Gestão Rogério fecha contrato de R$ 80 milhões com agências de publicidade, mas é barrada pelo TCM
A Lei de Responsabilidade Fiscal proíbe, nos últimos dois quadrimestres de um mandato, a realização de despesas que não possam ser quitadas até o final do exercício financeiro ou que comprometam o próximo governo

O Tribunal de Contas dos Municípios de Goiás (TCM-GO) suspendeu um contrato firmado entre a Prefeitura de Goiânia e agências de publicidade e propaganda, no valor de R$ 80 milhões, um dos maiores já realizados pela Secretaria de Comunicação (Secom). O processo foi alvo de questionamentos relacionados a mudanças no edital, falta de transparência e supostas violações legais, a poucos dias do fim da gestão Rogério Cruz (Solidariedade).
A decisão é do conselheiro Fabrício Macedo Motta, que atendeu a uma denúncia apresentada pela empresa Logos Propaganda, que apontou irregularidades na licitação Concorrência Presencial nº 90005/2024. A denúncia destacou diversos problemas na condução da licitação, como alteração de regras para a apresentação das propostas de preço sem reabertura de prazos, o que, segundo a empresa, desrespeita o §1º do artigo 55 da Lei nº 14.133/21, que regula as normas de licitações e contratos no Brasil.
Além disso, o edital previa negociações de preços com os três primeiros colocados, independentemente do tipo de licitação ser baseado em critérios de técnica e preço. A denúncia alegou que essa prática contraria o artigo 61 da mesma legislação, que permite negociações apenas com o primeiro colocado em processos que utilizam o menor preço como critério de julgamento.

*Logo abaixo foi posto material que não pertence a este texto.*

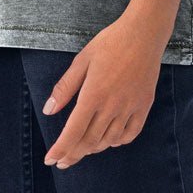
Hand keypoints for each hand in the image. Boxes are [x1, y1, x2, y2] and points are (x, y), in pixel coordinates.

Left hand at [41, 10, 166, 169]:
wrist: (143, 32)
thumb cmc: (110, 42)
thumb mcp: (82, 60)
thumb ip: (65, 87)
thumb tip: (48, 110)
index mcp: (93, 94)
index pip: (73, 131)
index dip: (61, 148)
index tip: (51, 159)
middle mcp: (112, 105)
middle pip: (90, 141)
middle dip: (74, 153)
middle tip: (63, 160)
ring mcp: (130, 107)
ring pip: (109, 140)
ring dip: (94, 148)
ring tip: (83, 148)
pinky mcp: (144, 105)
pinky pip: (131, 133)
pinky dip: (118, 141)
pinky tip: (110, 139)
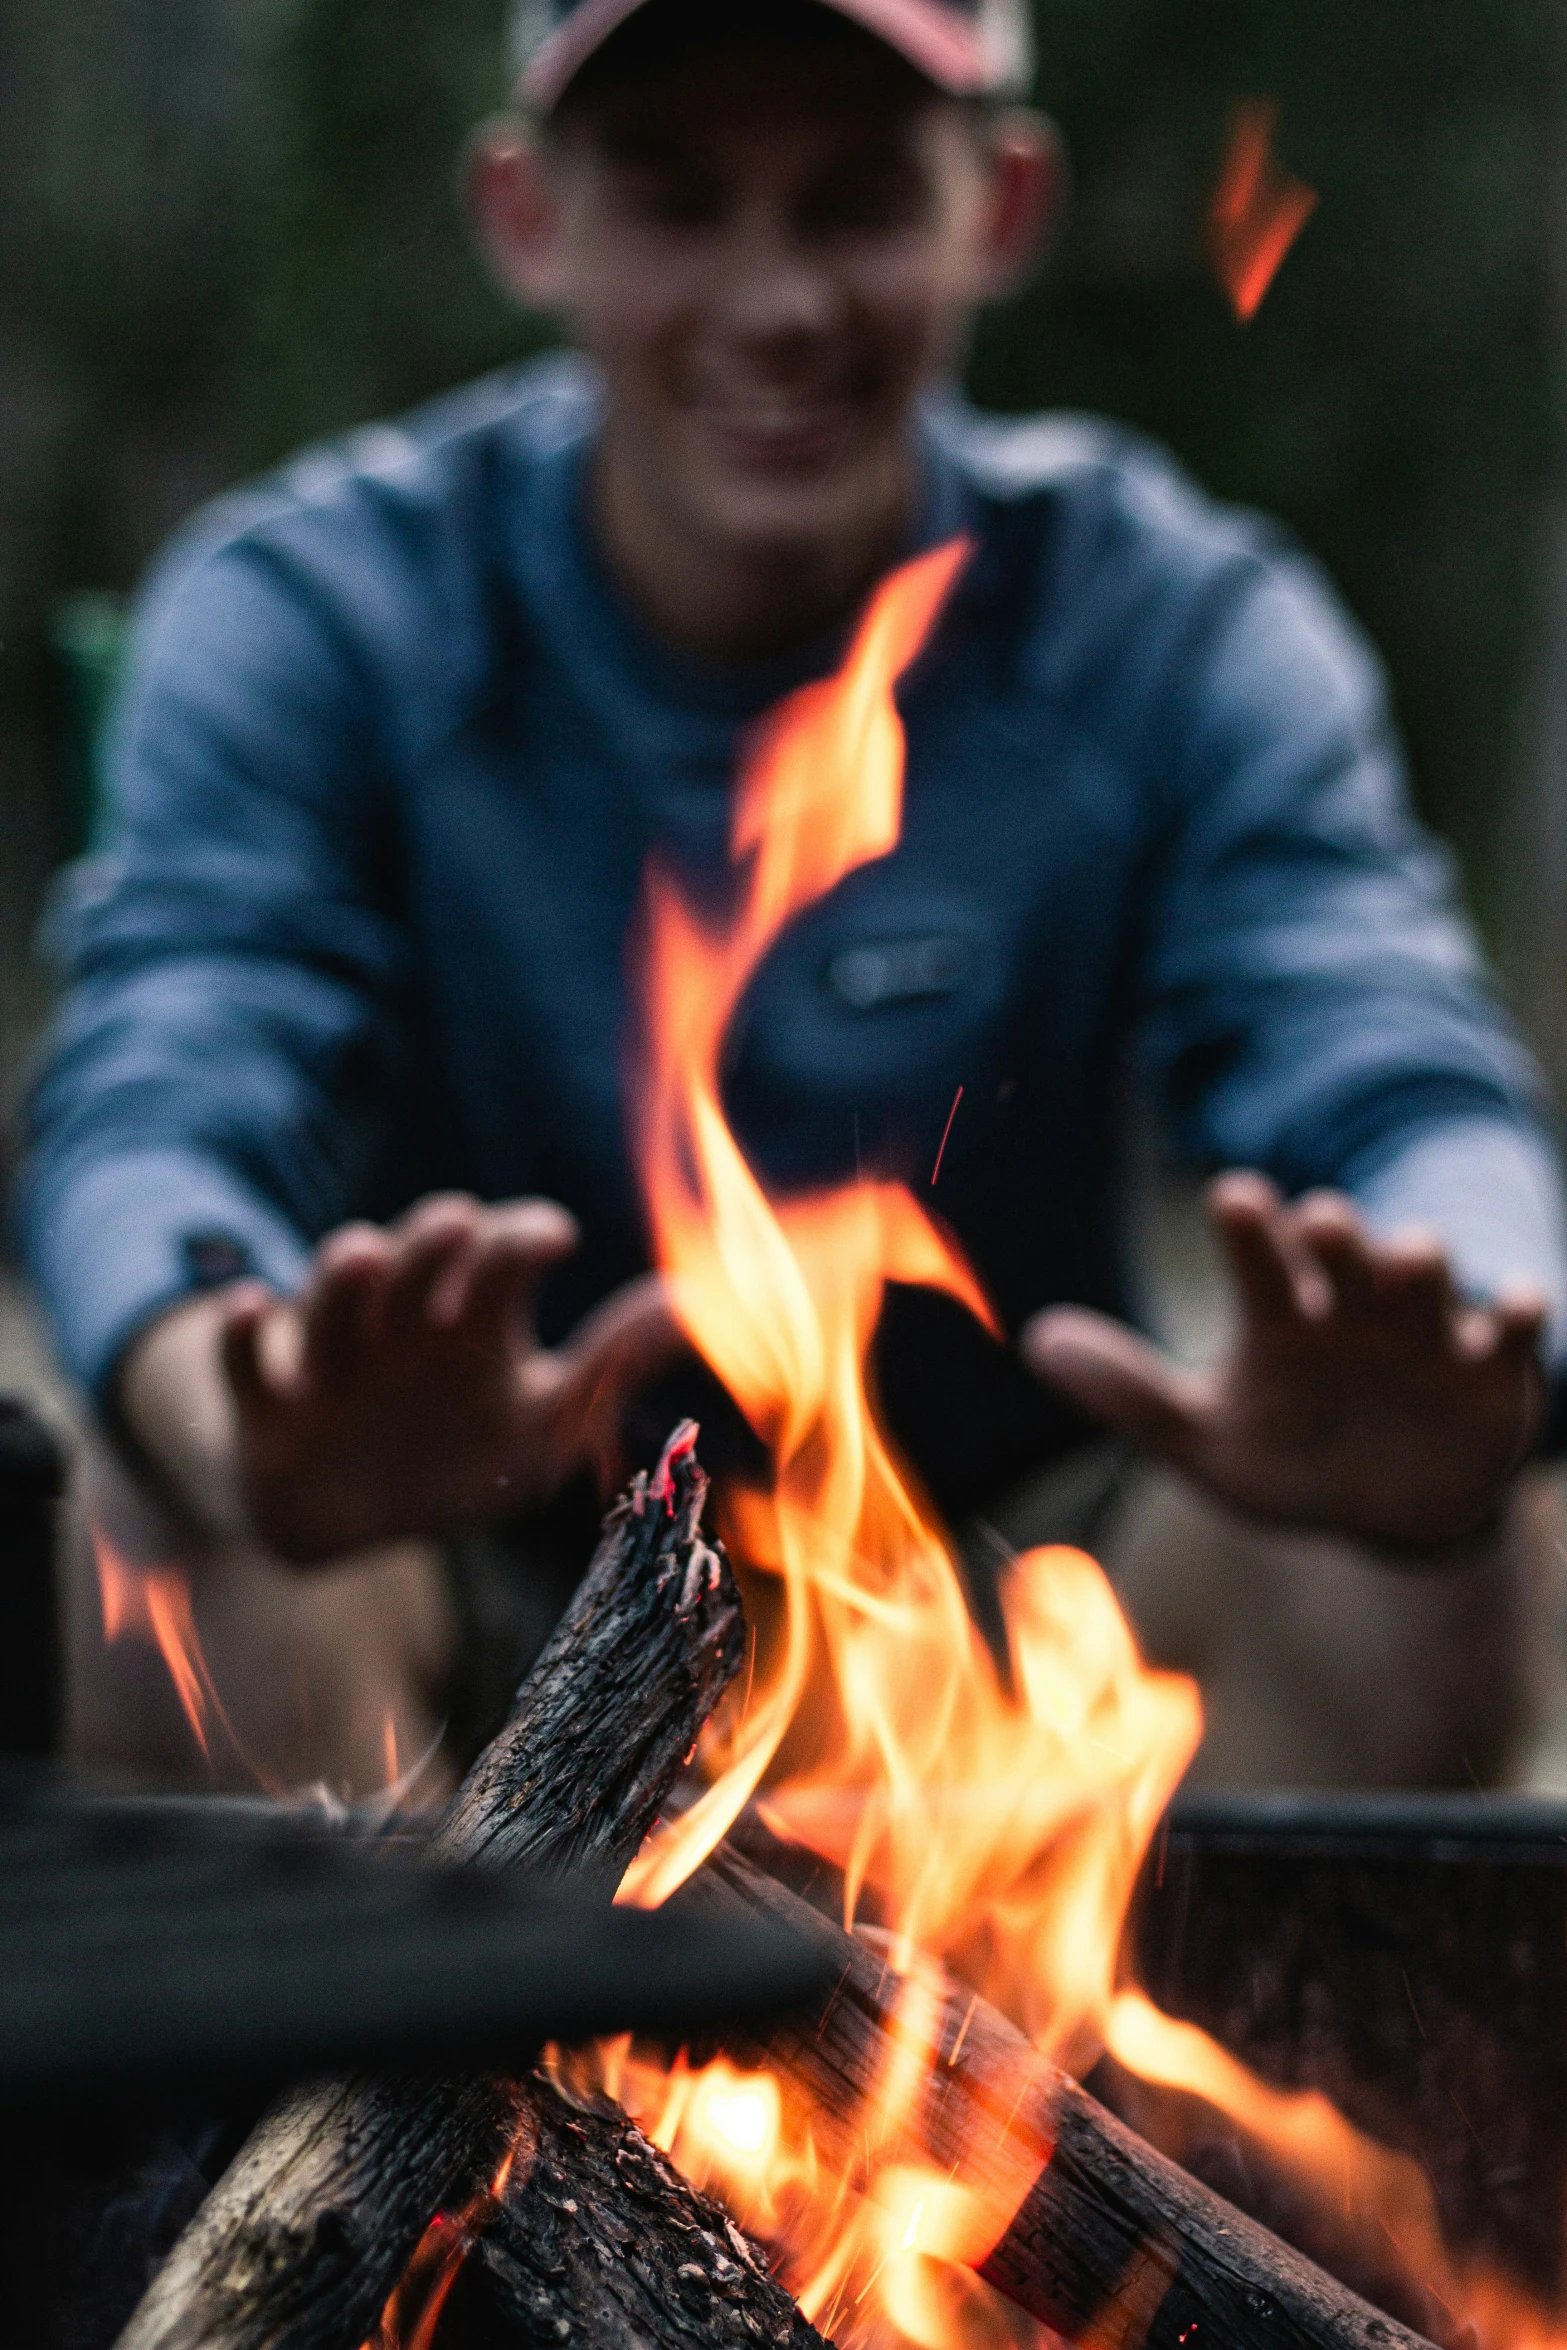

Outro aspecto da denúncia foi o momento em que a licitação foi conduzida. A Lei de Responsabilidade Fiscal (LRF) proíbe, nos últimos dois quadrimestres de um mandato, a realização de despesas que não possam ser quitadas até o final do exercício financeiro ou que comprometam recursos do próximo governo sem a devida disponibilidade de caixa.
Conforme Fabrício Macedo Motta, a realização de uma contratação de grande vulto, como essa, a apenas um mês do fim do mandato, coloca em risco a legalidade e a eficiência da gestão pública. A decisão também considerou que mudanças realizadas no edital ocorreram sem ampla divulgação e sem respeito ao princípio da publicidade.
O tribunal determinou, ainda, que a administração municipal comprove o cumprimento da medida cautelar no prazo de 48 horas e forneça documentos que atestem o atendimento à decisão.
O edital
O objeto do contrato era a contratação de três agências de publicidade para serviços que englobavam estudo, planejamento, criação, supervisão e distribuição de campanhas publicitárias destinadas a diversos públicos de interesse da administração pública direta e indireta. O valor total estimado para o contrato era de R$ 80 milhões, sendo um dos maiores já realizados pela Secom.
De acordo com o edital, o julgamento das propostas seria feito com base em uma média ponderada: 70% do peso seria atribuído à qualidade técnica e 30% ao preço. Essa fórmula, entretanto, foi alvo de críticas pela falta de clareza em relação ao método de negociação dos valores finais, gerando questionamentos sobre sua compatibilidade com a legislação vigente.
Com a decisão do TCM-GO, a prefeitura terá que apresentar defesa e, eventualmente, ajustar o edital para atender às determinações legais, caso opte por retomar o processo licitatório.